In addition to performing an important audit function, keeping records of resource consents can also be used to:
- identify areas where improvements can be made in council practices, including feedback to plan development staff
- monitor council performance
- maintain consistency in procedures
- supporting council decisions on key stages in the process such as notification and whether to grant the consent.
Effective record keeping will also assist council’s in addressing the following requirements described below:
National Monitoring System
The Minister for the Environment is responsible for monitoring the implementation and effectiveness of the RMA. Similarly, councils have a duty to monitor their RMA functions and processes to ensure these are carried out effectively.
The Ministry has been working with councils to develop a National Monitoring System (NMS) to improve monitoring of the RMA functions and processes.
The NMS represents a more transparent, robust and coordinated approach for monitoring how effectively the RMA is being implemented. It will improve the availability, consistency, comparability and timeliness of RMA information and achieve efficiencies by streamlining the collection of information.
The NMS replaces the biennial RMA Survey of Local Authorities.
For more information on the NMS refer to the Ministry's website.
Duty to gather information, monitor and keep records
Sections 35 and 35A of the RMA require every council to gather sufficient information and undertake research as necessary to carry out its functions or regulations under the RMA.
Section 35 Duty to gather information, monitor and keep records
Section 35(2) requires councils to monitor matters such as the efficiency and effectiveness of policies and rules in its policy statement or plan, and the efficiency and effectiveness of the processes they use to exercise their functions under the RMA This reinforces the fact that councils are responsible for their performance.
Section 35(3) requires every council to keep records of certain information so the public is better informed of the duties, functions and powers of the council, and are able to participate effectively under the RMA. Section 35(5) requires councils to include records of all:
- policy statements and plans, including requirements for designations and heritage orders
- material incorporated by reference in any plan under Part 3 Schedule 1
- decisions relating to submissions on any proposed policy statements or plans not yet operative
- Orders in Council served under s154(a) (only applicable to coastal tendering and regional councils)
- national environmental standards or national policy statements or the New Zealand Coastal Policy Statement
- resource consent applications received
- decisions under s37A (requirements for waivers and extensions)
- decisions on direct referral under s87E
- notification decisions under ss95 to 95F
- requests and decisions by requiring authorities for designations or heritage protection authorities for heritage orders under ss198C and 198H
- decisions on deemed permitted activities under s87BA and 87BB
- resource consents granted
- transfers of any resource consent
- written complaints received in the past five years concerning alleged breaches of the RMA or a plan and how each complaint was dealt with
- natural hazards (to the extent Council considers appropriate for the effective discharge of its functions)
- in the case of territorial authorities, locations and areas of all esplanade reserves, esplanade strips and access strips in the district
- in the case of regional councils, every protected customary rights order or agreement relating to a part of the common marine and coastal area within the region
- any other information gathered as part of its monitoring.
Section 35A Duty to keep records about iwi and hapū
Section 35A requires councils to keep and maintain records about each iwi and hapū within its region or district.
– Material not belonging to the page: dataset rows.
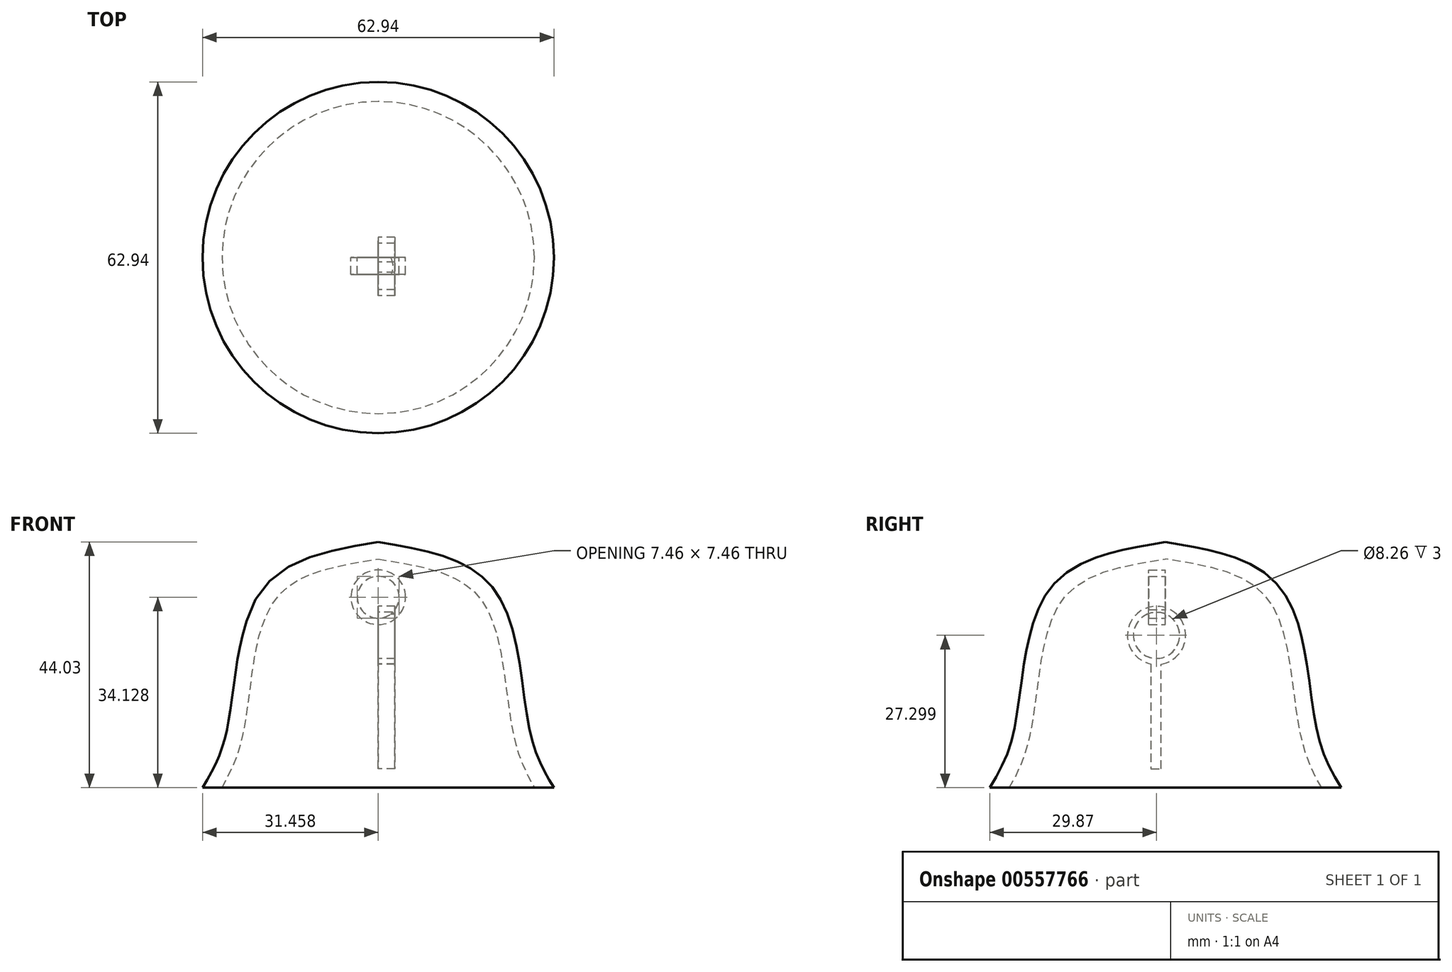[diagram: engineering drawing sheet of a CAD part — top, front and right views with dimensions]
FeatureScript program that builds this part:
annotation { "Feature Type Name" : "Feature", "Feature Type Description" : "" }
export const myFeature = defineFeature(function(context is Context, id is Id, definition is map)
    precondition{}
    {
        {
            var Q0;
            Q0=qCreatedBy(makeId("Front.planeOp"),FACE);
            var sketch = newSketch(context, id + "F0", { "sketchPlane" : qUnion([Q0])});
            skFitSpline(sketch, "E0", {"points": [v(0, 44.03) * mm, v(20.93, 35.34) * mm, v(27.13, 10.23) * mm, v(31.47, 0) * mm], "startDerivative": vector(69.01, -11.33) * mm, "endDerivative": vector(19.72, -32.88) * mm});
            skLineSegment(sketch, "E1", {"start": v(0, 44.03) * mm, "end": v(0, 0) * mm});
            skLineSegment(sketch, "E2", {"start": v(0, 0) * mm, "end": v(31.47, 0) * mm});
            skFitSpline(sketch, "E3.0", {"points": [v(-0.49, 41.07) * mm, v(0.95, 40.83) * mm, v(3.8, 40.36) * mm, v(7.81, 39.54) * mm, v(11.45, 38.5) * mm, v(14.05, 37.34) * mm, v(15.82, 36.24) * mm, v(17, 35.3) * mm, v(18.01, 34.26) * mm, v(18.9, 33.07) * mm, v(19.68, 31.64) * mm, v(20.61, 29.45) * mm, v(21.54, 26.27) * mm, v(22.35, 22.03) * mm, v(22.85, 18.36) * mm, v(23.23, 15.48) * mm, v(23.52, 13.37) * mm, v(23.8, 11.68) * mm, v(24.03, 10.37) * mm, v(24.23, 9.41) * mm, v(24.45, 8.5) * mm, v(24.76, 7.32) * mm, v(25.19, 5.95) * mm, v(25.75, 4.44) * mm, v(26.56, 2.6) * mm, v(27.63, 0.56) * mm, v(28.49, -0.86) * mm, v(28.9, -1.54) * mm]});
            skSolve(sketch);
        }
        {
            var Q0;
            {var subQ0=sQuery(id+"F0.wireOp",EDGE,"E0");Q0=makeQuery(id+"F0.imprint","IMPRINT",FACE,{"disambiguationData":[TD([[makeQuery(id+"F0.imprint","IMPRINT",EDGE,{"derivedFrom":subQ0}),-1.0]])]});}
            var Q1;
            Q1=sQuery(id+"F0.wireOp",EDGE,"E1");
            revolve(context, id + "F1", {"entities" : qUnion([Q0]), "axis" : qUnion([Q1]), "revolveType" : RevolveType.FULL});
        }
        {
            var Q0;
            Q0=qCreatedBy(makeId("Front.planeOp"),FACE);
            var sketch = newSketch(context, id + "F2", { "sketchPlane" : qUnion([Q0])});
            skCircle(sketch, "E4", {"center": v(0, 34.12) * mm, "radius": 4.9 * mm});
            skCircle(sketch, "E5", {"center": v(0, 34.12) * mm, "radius": 3.74 * mm});
            skSolve(sketch);
        }
        {
            var Q0;
            Q0=makeQuery(id+"F2.imprint","IMPRINT",FACE,{"disambiguationData":[TD([[makeQuery(id+"F2.imprint","IMPRINT",EDGE,{"derivedFrom":sQuery(id+"F2.wireOp",EDGE,"E4")}),1.0]])]});
            extrude(context, id + "F3", {"entities" : qUnion([Q0]), "operationType" : NewBodyOperationType.ADD, "depth" : 3 * mm, "offsetDistance" : 25 * mm});
        }
        {
            var Q0;
            Q0=qCreatedBy(makeId("Right.planeOp"),FACE);
            var sketch = newSketch(context, id + "F4", { "sketchPlane" : qUnion([Q0])});
            skCircle(sketch, "E6", {"center": v(-1.6, 27.3) * mm, "radius": 4.13 * mm});
            skArc(sketch, "E7", {"start": v(-0.78, 22.15) * mm, "mid": v(-1.5, 32.5) * mm, "end": v(-2.63, 22.19) * mm});
            skLineSegment(sketch, "E8", {"start": v(-2.63, 22.19) * mm, "end": v(-2.63, 3.4) * mm});
            skLineSegment(sketch, "E9", {"start": v(-2.63, 3.4) * mm, "end": v(-0.78, 3.4) * mm});
            skLineSegment(sketch, "E10", {"start": v(-0.78, 3.4) * mm, "end": v(-0.78, 22.15) * mm});
            skSolve(sketch);
        }
        {
            var Q0;
            Q0=makeQuery(id+"F4.imprint","IMPRINT",FACE,{"disambiguationData":[TD([[makeQuery(id+"F4.imprint","IMPRINT",EDGE,{"derivedFrom":sQuery(id+"F4.wireOp",EDGE,"E6")}),-1.0]])]});
            extrude(context, id + "F5", {"entities" : qUnion([Q0]), "operationType" : NewBodyOperationType.ADD, "depth" : 3 * mm, "offsetDistance" : 25 * mm});
        }
    });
This includes:
- the contact details of each iwi authority and any groups that represent hapu; and
- planning documents recognised by iwi authorities and lodged with council; and
- any area where iwi or hapū exercise kaitiakitanga; and
- any Mana Whakahono a Rohe entered into (under section 58O)
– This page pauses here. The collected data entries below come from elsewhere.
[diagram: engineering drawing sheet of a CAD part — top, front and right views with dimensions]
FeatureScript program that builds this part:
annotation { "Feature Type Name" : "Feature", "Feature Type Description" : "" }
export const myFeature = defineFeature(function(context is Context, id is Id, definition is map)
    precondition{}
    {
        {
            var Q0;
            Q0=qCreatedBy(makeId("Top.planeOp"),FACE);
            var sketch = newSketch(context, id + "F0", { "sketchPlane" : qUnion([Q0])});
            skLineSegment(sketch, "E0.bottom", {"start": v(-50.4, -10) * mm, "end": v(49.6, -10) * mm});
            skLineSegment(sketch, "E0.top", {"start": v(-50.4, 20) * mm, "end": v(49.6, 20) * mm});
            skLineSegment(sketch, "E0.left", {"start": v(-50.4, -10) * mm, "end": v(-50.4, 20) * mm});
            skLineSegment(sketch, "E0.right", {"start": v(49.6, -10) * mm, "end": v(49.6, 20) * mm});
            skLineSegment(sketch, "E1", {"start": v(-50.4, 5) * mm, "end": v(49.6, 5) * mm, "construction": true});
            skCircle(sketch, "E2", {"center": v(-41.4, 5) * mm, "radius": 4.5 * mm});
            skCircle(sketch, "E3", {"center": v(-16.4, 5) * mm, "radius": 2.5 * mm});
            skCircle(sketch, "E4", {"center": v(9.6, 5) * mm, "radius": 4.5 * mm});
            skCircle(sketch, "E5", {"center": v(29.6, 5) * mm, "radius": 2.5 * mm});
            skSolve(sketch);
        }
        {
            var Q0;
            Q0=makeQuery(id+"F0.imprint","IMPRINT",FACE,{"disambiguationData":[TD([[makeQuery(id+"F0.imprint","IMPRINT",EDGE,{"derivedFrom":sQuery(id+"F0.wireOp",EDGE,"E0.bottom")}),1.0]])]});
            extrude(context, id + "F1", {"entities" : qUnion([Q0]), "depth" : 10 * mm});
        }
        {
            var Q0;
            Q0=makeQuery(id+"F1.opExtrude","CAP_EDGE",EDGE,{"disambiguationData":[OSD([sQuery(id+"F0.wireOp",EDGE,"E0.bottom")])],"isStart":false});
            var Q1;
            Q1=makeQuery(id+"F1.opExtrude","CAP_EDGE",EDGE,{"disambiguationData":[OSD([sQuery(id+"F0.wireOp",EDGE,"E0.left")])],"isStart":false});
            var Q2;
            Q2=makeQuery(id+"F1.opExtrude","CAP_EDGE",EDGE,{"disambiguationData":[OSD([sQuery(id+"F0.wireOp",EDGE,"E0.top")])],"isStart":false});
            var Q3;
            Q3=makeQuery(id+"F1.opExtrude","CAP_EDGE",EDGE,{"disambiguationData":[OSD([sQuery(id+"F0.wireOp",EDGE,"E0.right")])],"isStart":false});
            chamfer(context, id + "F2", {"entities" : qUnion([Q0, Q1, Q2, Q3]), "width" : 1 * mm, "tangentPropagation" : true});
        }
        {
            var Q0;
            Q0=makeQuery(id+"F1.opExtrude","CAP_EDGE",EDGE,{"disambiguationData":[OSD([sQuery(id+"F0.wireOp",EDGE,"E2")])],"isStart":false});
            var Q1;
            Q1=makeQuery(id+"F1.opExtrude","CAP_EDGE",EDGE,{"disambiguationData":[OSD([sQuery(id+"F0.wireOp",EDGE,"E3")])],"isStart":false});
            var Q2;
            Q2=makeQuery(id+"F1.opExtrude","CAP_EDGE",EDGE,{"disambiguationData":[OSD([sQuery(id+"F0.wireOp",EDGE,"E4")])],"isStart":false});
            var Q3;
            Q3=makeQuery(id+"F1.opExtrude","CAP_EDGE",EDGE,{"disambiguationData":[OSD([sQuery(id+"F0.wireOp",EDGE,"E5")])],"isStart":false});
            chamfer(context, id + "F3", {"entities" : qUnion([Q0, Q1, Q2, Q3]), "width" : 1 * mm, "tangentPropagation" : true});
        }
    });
This information is important to facilitate consultation with tāngata whenua and ensure that Māori interests are taken into account.
Resource Management (Discount on Administration Charges) Regulation 2010
It is important that the processing time frame is closely monitored as part of the administration of the application to help ensure the statutory time frames prescribed in the RMA are met.
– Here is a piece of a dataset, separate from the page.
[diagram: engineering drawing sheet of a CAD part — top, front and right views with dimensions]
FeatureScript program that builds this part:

This is particularly important considering the Resource Management (Discount on Administrative Charges Regulations 2010 (Discount Regulations). The Regulations require a discount of 1 per cent for each day an application is processed over the statutory timeframes, up to a limit of 50 working days. Therefore, for consent applications that take longer than 50 working days over statutory timeframes, the maximum discount that will apply is 50 per cent.
Councils are able to adopt their own more generous discount policy if they choose.
For more information on the Discount Regulations and how they should be implemented refer to the Ministry for the Environment’s Resource Management (Discount on Administrative Charges) Regulations 2010 Implementation Guidance (PDF). This guideline also includes basic forms for discount invoicing.